The grand opening party on Dec. 4, set to the tune of chanson française with miniature croque-monsieurs and tropical drinks served with umbrellas, a witty homage to its new hometown along with a Christmas tree decorated with parrot plush toys, managed to wrangle a chic crowd despite severe event competition.
“We think a sophisticated consumer exists here,” said Lanvin chief executive officer Thierry Andretta, predicting a strong mix of South Floridians and South Americans. “We don’t have major distribution in this region, so the market really needed a store.”
Regarding the unusual point of entry, he cited additional opportunities, like reaching a wide spectrum of international tourists and securing a coveted space in the luxury center. Due to its significantly smaller size for the company, the 2,100-square-foot boutique only stocks women’s wear and accessories, plus capsule lines for modern bridal, embroidered denim, loungewear, tailoring and long gowns, and items from the 22 Faubourg and 120th Anniversary collections.
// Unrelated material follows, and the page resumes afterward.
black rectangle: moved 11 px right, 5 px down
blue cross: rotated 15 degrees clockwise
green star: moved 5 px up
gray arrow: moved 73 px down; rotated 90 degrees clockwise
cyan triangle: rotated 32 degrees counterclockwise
Andretta said the brand would consider opening a separate men’s store.
“We hit a saturation point with wholesale accounts throughout the U.S. in general, so we’re concentrating on retail,” he said of a slow growth plan that includes a men’s and women’s store scheduled to open in February in Las Vegas. “Our main retail areas of focus are China and the U.S.”
The day of the party, shoppers banged on the boutique’s locked doors, begging to buy merchandise before jetting home from Miami Art Basel. Those who were allowed a preview included John McEnroe and his wife, Patty Smyth. Saddled with a pre-collection deadline and four atelier assistants out on maternity leave, designer Alber Elbaz couldn’t make the opening event.
“[McEnroe] was very good at advising [Smyth],” said Alex Koo, director of merchandising, who dressed windows with a one-shoulder gown, and a matching cami and pant set in vibrantly colored washed silks. “We expect color and lightweight, travel fabrics to go over well here. We’ll definitely think about expanding into swimwear too.”
Described as an apartment where a woman can feel as comfortable as being in her boudoir, the store’s design has Versailles wood parquet floors, cement, and walls of mirror, blackened steel display cubbyholes and blown-up, vintage photos of Jeanne Lanvin. Antique chandeliers and benches in textured, black materials from wool to mink fur enhance the residential mood.
“We didn’t want it to be like other luxury stores that try to impress with intimidating, slick design. It’s more about showing off the clothes and creating an emotional setting here,” said Koo.